Mais avant, au printemps 1894, elle remporte deux concours de photographie : The Quarterly Illustrator lui décerne un prix de 50 $ pour « la meilleure photographie d’une figure drapée en costume grec » combinant « pose artistique, accessoires artistiques et excellence générale dans la composition ». Encouragée par ce succès, elle participe au concours de photographie pour femmes du New York Herald. Elle remporte la seconde place et deux de ses photos sont publiées.
Alors,
Gertrude décide d’emporter son appareil photo en Europe… Elle se rend d’abord
en Allemagne, pour rencontrer sa belle-famille à Wiesbaden, puis rejoint le
groupe d’étudiants conduit par DuMond à Crécy-en-Brie, village choisi pour son cadre
« pittoresque » permettant aux élèves d’étudier « à partir du
paysage ».
Il semble que Gertrude ait été accompagnée de ses deux filles. L’aînée, Gertrude-Elisabeth, qui avait alors 19 ans, figure sur une photo conservée à la Bibliothèque du Congrès américain. Elle est intitulée Gertrude Käsebier à Crécy-en-Brie et il est précisé qu’il s’agit de la fille de la photographe.
Ne pas hésiter à
cliquer sur les images !
Gertrude elle-même a expliqué qu’un jour où il pleuvait trop pour aller peindre dans les champs, elle a tenté de faire un portrait à l’intérieur, à titre expérimental : « Le résultat a été si surprenant pour moi qu’à partir de ce moment-là, j’ai su que j’avais trouvé ma vocation. »
Certaines
des photos qu’elle prend en France seront publiées à son retour, comme ces
trois femmes vendant des légumes au marché de Crécy-en-Brie :
Après un nouveau séjour en Allemagne pour approfondir ses connaissances techniques en photographie - le temps de se fâcher avec son professeur qui lui conseillait d’enlever les ombres au tirage « parce que le public n’aime pas les ombres » - Gertrude rentre à Brooklyn, satisfaite des progrès techniques qu’elle a accomplis.
En 1896, la
prédiction d’un médecin selon laquelle son mari n’avait plus « qu’un an à vivre
» l’incite à devenir photographe portraitiste professionnelle (aux âmes
sensibles, précisons toutefois que le mari survécut jusqu’en 1909…). Gertrude
se fait d’abord engager comme apprentie chez un voisin photographe, compétent
et prospère, où elle a « développé, imprimé, tonifié, monté, retouché, acquis
le talent de manipuler des matériaux en quantités et pris le virage des
affaires. »
Quelques mois plus tard, elle installe une chambre noire dans sa maison et se lance. Elle n’était pas la seule femme à oser le faire : selon les rapports de recensement, le nombre de femmes photographes professionnelles aux États-Unis est passé de 451 en 1880 à 3.580 en 1900. La photographie est une activité féminine bien acceptée socialement… à condition toutefois qu’elles se bornent à photographier des enfants et des petits chiens !

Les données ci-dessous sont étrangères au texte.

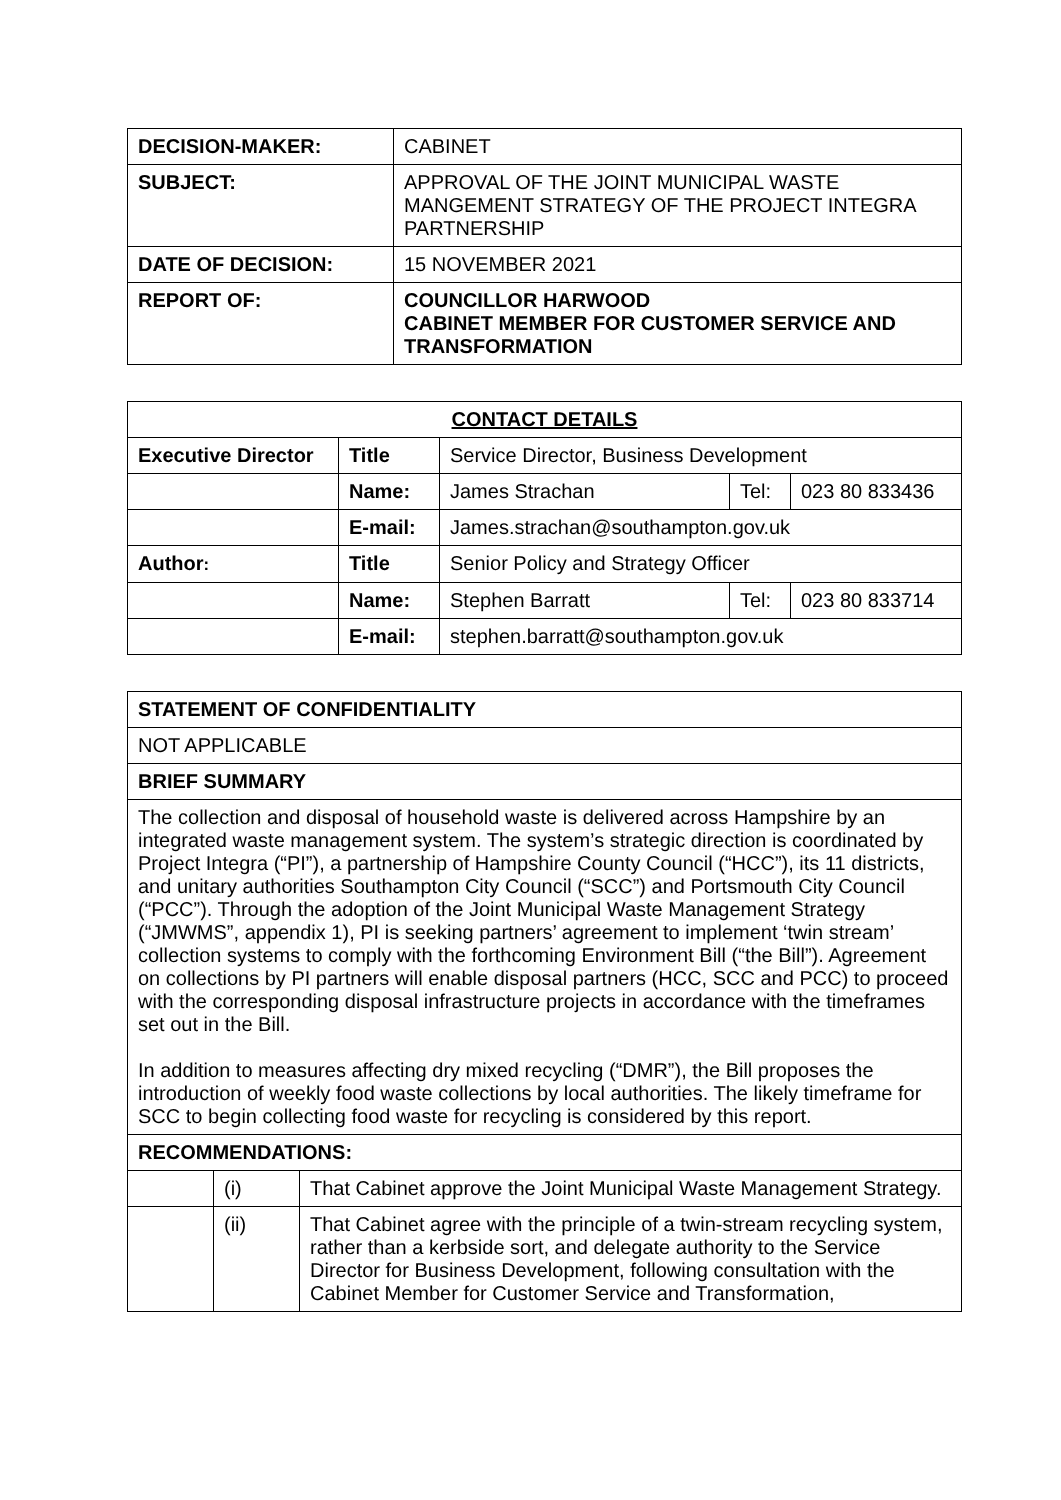| DECISION-MAKER: | CABINET |
| SUBJECT: | APPROVAL OF THE JOINT MUNICIPAL WASTE MANGEMENT STRATEGY OF THE PROJECT INTEGRA PARTNERSHIP |
| DATE OF DECISION: | 15 NOVEMBER 2021 |
| REPORT OF: | COUNCILLOR HARWOOD CABINET MEMBER FOR CUSTOMER SERVICE AND TRANSFORMATION |
| CONTACT DETAILS | | | | |
| --- | --- | --- | --- | --- |
| Executive Director | Title | Service Director, Business Development | | |
| | Name: | James Strachan | Tel: | 023 80 833436 |
| | E-mail: | James.strachan@southampton.gov.uk | | |
| Author : | Title | Senior Policy and Strategy Officer | | |
| | Name: | Stephen Barratt | Tel: | 023 80 833714 |
| | E-mail: | stephen.barratt@southampton.gov.uk | | |
| STATEMENT OF CONFIDENTIALITY | | |
| --- | --- | --- |
| NOT APPLICABLE | | |
| BRIEF SUMMARY | | |
| The collection and disposal of household waste is delivered across Hampshire by an integrated waste management system. The system’s strategic direction is coordinated by Project Integra (“PI”), a partnership of Hampshire County Council (“HCC”), its 11 districts, and unitary authorities Southampton City Council (“SCC”) and Portsmouth City Council (“PCC”). Through the adoption of the Joint Municipal Waste Management Strategy (“JMWMS”, appendix 1), PI is seeking partners’ agreement to implement ‘twin stream’ collection systems to comply with the forthcoming Environment Bill (“the Bill”). Agreement on collections by PI partners will enable disposal partners (HCC, SCC and PCC) to proceed with the corresponding disposal infrastructure projects in accordance with the timeframes set out in the Bill. In addition to measures affecting dry mixed recycling (“DMR”), the Bill proposes the introduction of weekly food waste collections by local authorities. The likely timeframe for SCC to begin collecting food waste for recycling is considered by this report. | | |
| RECOMMENDATIONS: | | |
| | (i) | That Cabinet approve the Joint Municipal Waste Management Strategy. |
| | (ii) | That Cabinet agree with the principle of a twin-stream recycling system, rather than a kerbside sort, and delegate authority to the Service Director for Business Development, following consultation with the Cabinet Member for Customer Service and Transformation, |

Gertrude rencontre rapidement le succès. Sa première exposition personnelle a lieu en novembre 1896 au Boston Camera Club, puis, en février 1897, l’Art Studies in Photography de l’institut Pratt montre cent cinquante portraits d’elle, dont cette Cornelia, aux accents très pictorialistes. (On désigne ainsi le courant photographique qui revendique la reconnaissance de la photographie comme un pictoral art, c’est-à-dire un art à part entière, capable d’interprétation).
Je
place en dessous un tirage moderne qui permet d’apprécier la marge d’effets
picturaux réalisés par la photographe, par rapport au cliché initial.
L’impression « floue » est liée à l’utilisation de la gomme bichromatée au moment du tirage, comme dans cette scène qui figure à la bibliothèque du Congrès sous le titre Voulangis indiquant qu’il s’agit de plusieurs personnes, dont Hermine Käsebier (la seconde fille de Gertrude) posant « à la manière des impressionnistes à Voulangis, France ». Or, Voulangis est la commune voisine de Crécy-en-Brie. La date qui figure désigne probablement celle du tirage ou de la première exposition. La même image sera plus tard publiée sous le titre de Serbonne, une autre commune française.
Fin
1897, Gertrude ouvre son premier studio au 12 East 30 Street, près de la
Cinquième Avenue. C’est un espace minuscule mais situé dans le quartier des
photographes les plus réputés. C’est là qu’elle va inviter les Sioux de la
troupe du spectacle de Buffalo Bill, le Buffalo Bill's Wild West Show à venir poser pour elle. Ils viendront
nombreux, de 1898 à 1900, signe de la relation de confiance qu’elle a engagée
avec eux, en dépit de la réticence de ses voisins, moyennement rassurés…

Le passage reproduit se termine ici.